[Request 1]: From the rows, give the stretch from their start through the line that contains "Reading right to", both ends included, as a Markdown table with the columns Number and Entry. Number each line, skip blank lines, and leave the pictures out.

[Text section]:
%%

One of the most useful aspects of git is 'branching'.  This involves a few extra steps, but it enables some really important benefits:

* Allows you to separate out work in progress from completed work.  This means there is always a single 'latest' definitive working version of the code, that everyone agrees is the 'master copy'.

* Enables you and collaborators to work on the same project and files concurrently, resolving conflicts if you edit the same parts of the same files.

* Enables you to coordinate work on several new features or bugs at once, keeping track of how the code has changed and why, and whether it's been quality assured.

* Creates intutitive, tagged 'undo points' which allow you to revert back to previous version of the project e.g. we may wish to revert to the exact code that was tagged 'model run 2015Q1'.

We therefore *highly recommend* using branches.  (Up until now, we've been working on a single branch called 'master'.)

%%

[Exercise inputs]:
%%

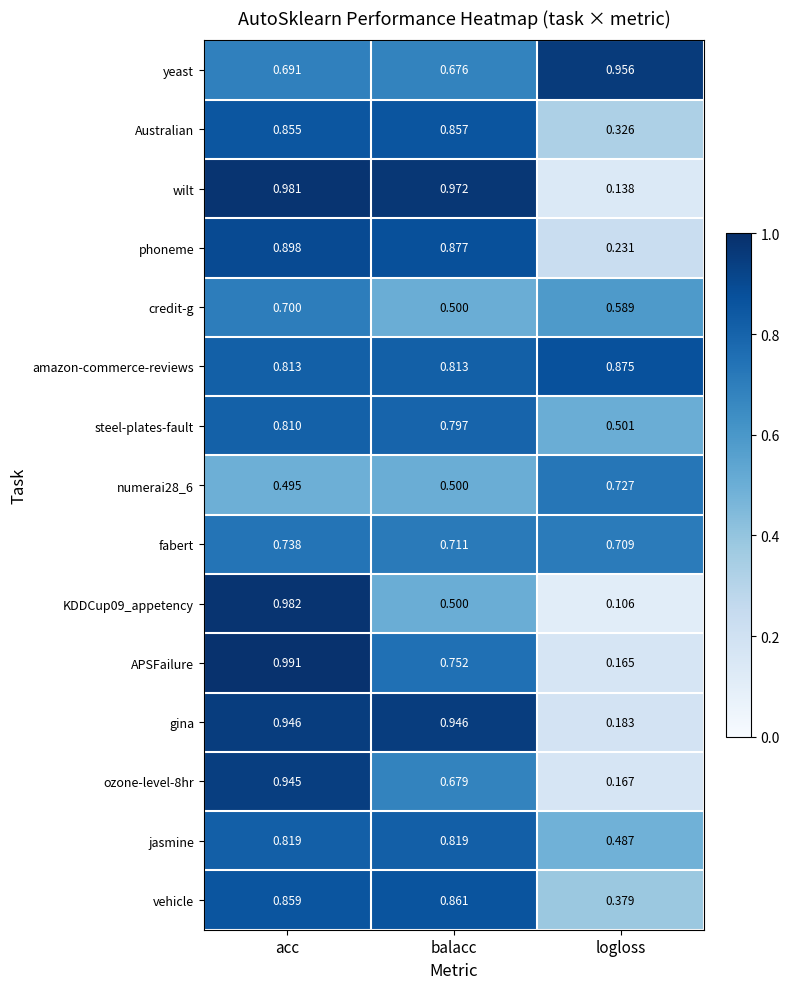

At how many categories does at least one series exceed 0?

3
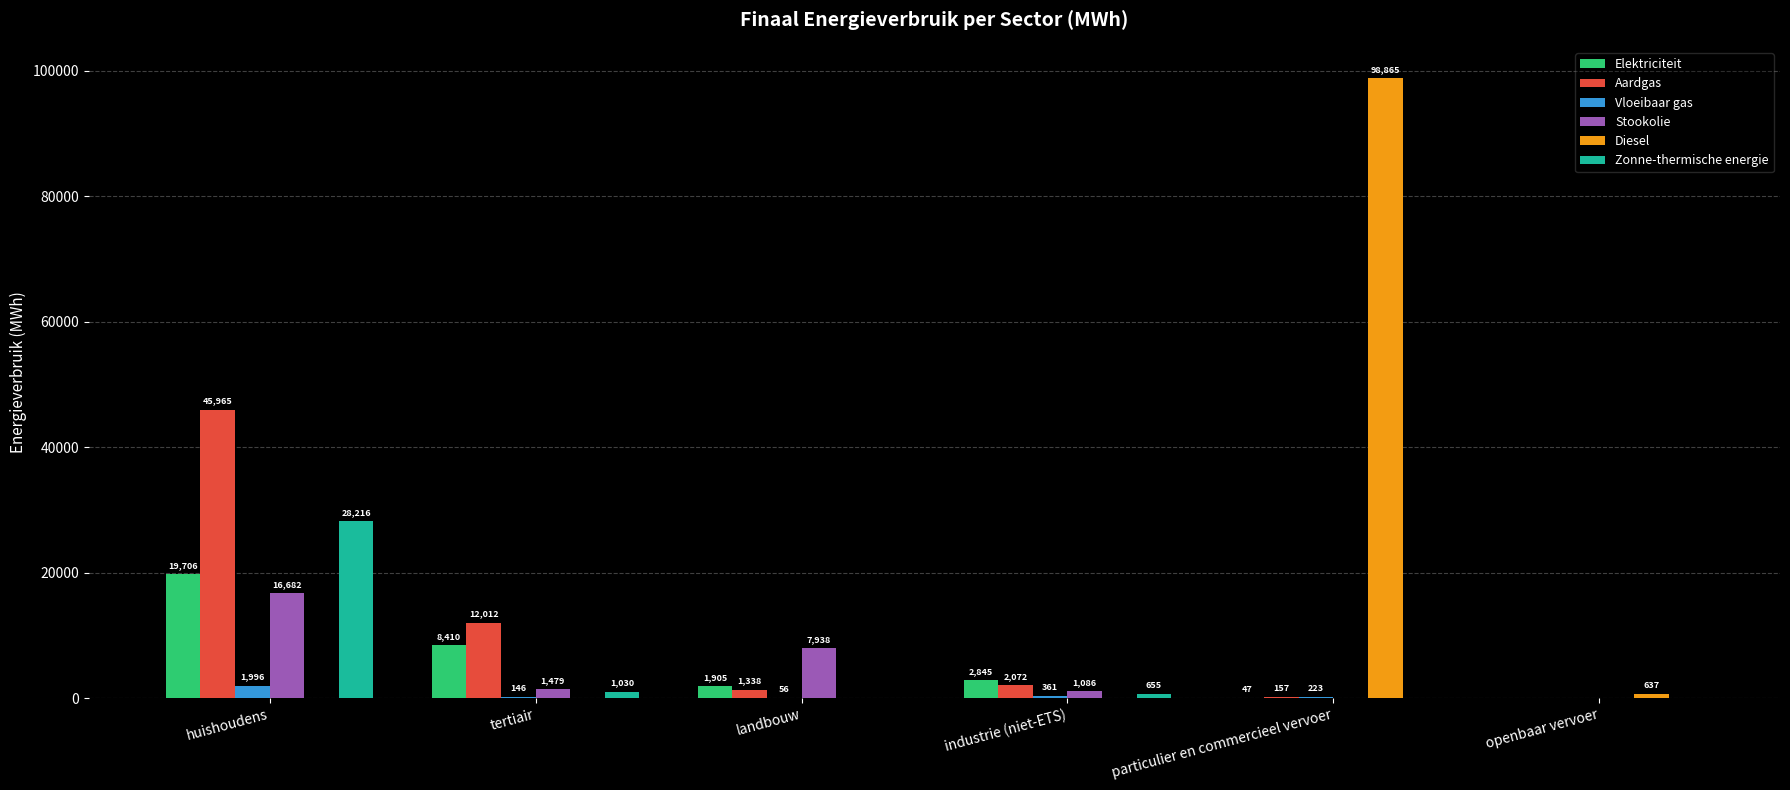

What is the difference between the Diesel values at particulier en commercieel vervoer and huishoudens?

98865.2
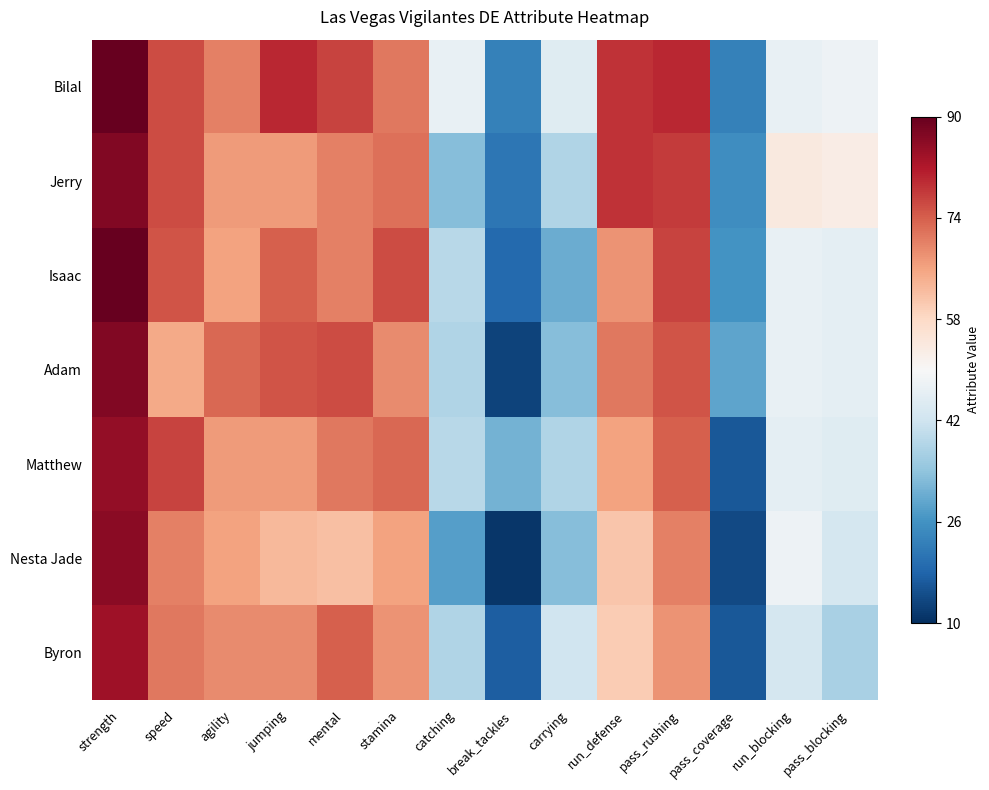

Reading right to left, what are all the values shown in this chart?

Bilal: pass_blocking=0.5	run_blocking=0.5	pass_coverage=0.2	pass_rushing=0.9	run_defense=0.9	carrying=0.4	break_tackles=0.2	catching=0.5	stamina=0.8	mental=0.8	jumping=0.9	agility=0.8	speed=0.8	strength=1.0
Jerry: pass_blocking=0.5	run_blocking=0.6	pass_coverage=0.2	pass_rushing=0.8	run_defense=0.9	carrying=0.3	break_tackles=0.1	catching=0.3	stamina=0.8	mental=0.8	jumping=0.7	agility=0.7	speed=0.8	strength=1.0
Isaac: pass_blocking=0.5	run_blocking=0.5	pass_coverage=0.2	pass_rushing=0.8	run_defense=0.7	carrying=0.2	break_tackles=0.1	catching=0.4	stamina=0.8	mental=0.8	jumping=0.8	agility=0.7	speed=0.8	strength=1.0
Adam: pass_blocking=0.5	run_blocking=0.5	pass_coverage=0.2	pass_rushing=0.8	run_defense=0.8	carrying=0.3	break_tackles=0.0	catching=0.3	stamina=0.7	mental=0.8	jumping=0.8	agility=0.8	speed=0.7	strength=1.0
Matthew: pass_blocking=0.4	run_blocking=0.5	pass_coverage=0.1	pass_rushing=0.8	run_defense=0.7	carrying=0.3	break_tackles=0.3	catching=0.4	stamina=0.8	mental=0.8	jumping=0.7	agility=0.7	speed=0.8	strength=0.9
Nesta Jade: pass_blocking=0.4	run_blocking=0.5	pass_coverage=0.1	pass_rushing=0.8	run_defense=0.6	carrying=0.3	break_tackles=0.0	catching=0.2	stamina=0.7	mental=0.7	jumping=0.7	agility=0.7	speed=0.8	strength=0.9
Byron: pass_blocking=0.3	run_blocking=0.4	pass_coverage=0.1	pass_rushing=0.7	run_defense=0.6	carrying=0.4	break_tackles=0.1	catching=0.3	stamina=0.7	mental=0.8	jumping=0.7	agility=0.7	speed=0.8	strength=0.9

%%

[Request 2]: List the benefits of branching that the text on git branching gives.

[Task response 1]:
| Number | Entry |
|---|---|
| 1 | At how many categories does at least one series exceed 0? |
| 2 | 3 |
| 3 | What is the difference between the Diesel values at particulier en commercieel vervoer and huishoudens? |
| 4 | 98865.2 |
| 5 | Reading right to left, what are all the values shown in this chart? |

[Task response 2]:
- It separates work in progress from completed work, so there is always a single 'latest' definitive working version of the code that everyone agrees is the 'master copy'.
- It lets you and collaborators work on the same project and files concurrently, resolving conflicts if you edit the same parts of the same files.
- It lets you coordinate work on several new features or bugs at once, keeping track of how the code has changed and why, and whether it has been quality assured.
- It creates tagged 'undo points' that let you revert to a previous version of the project.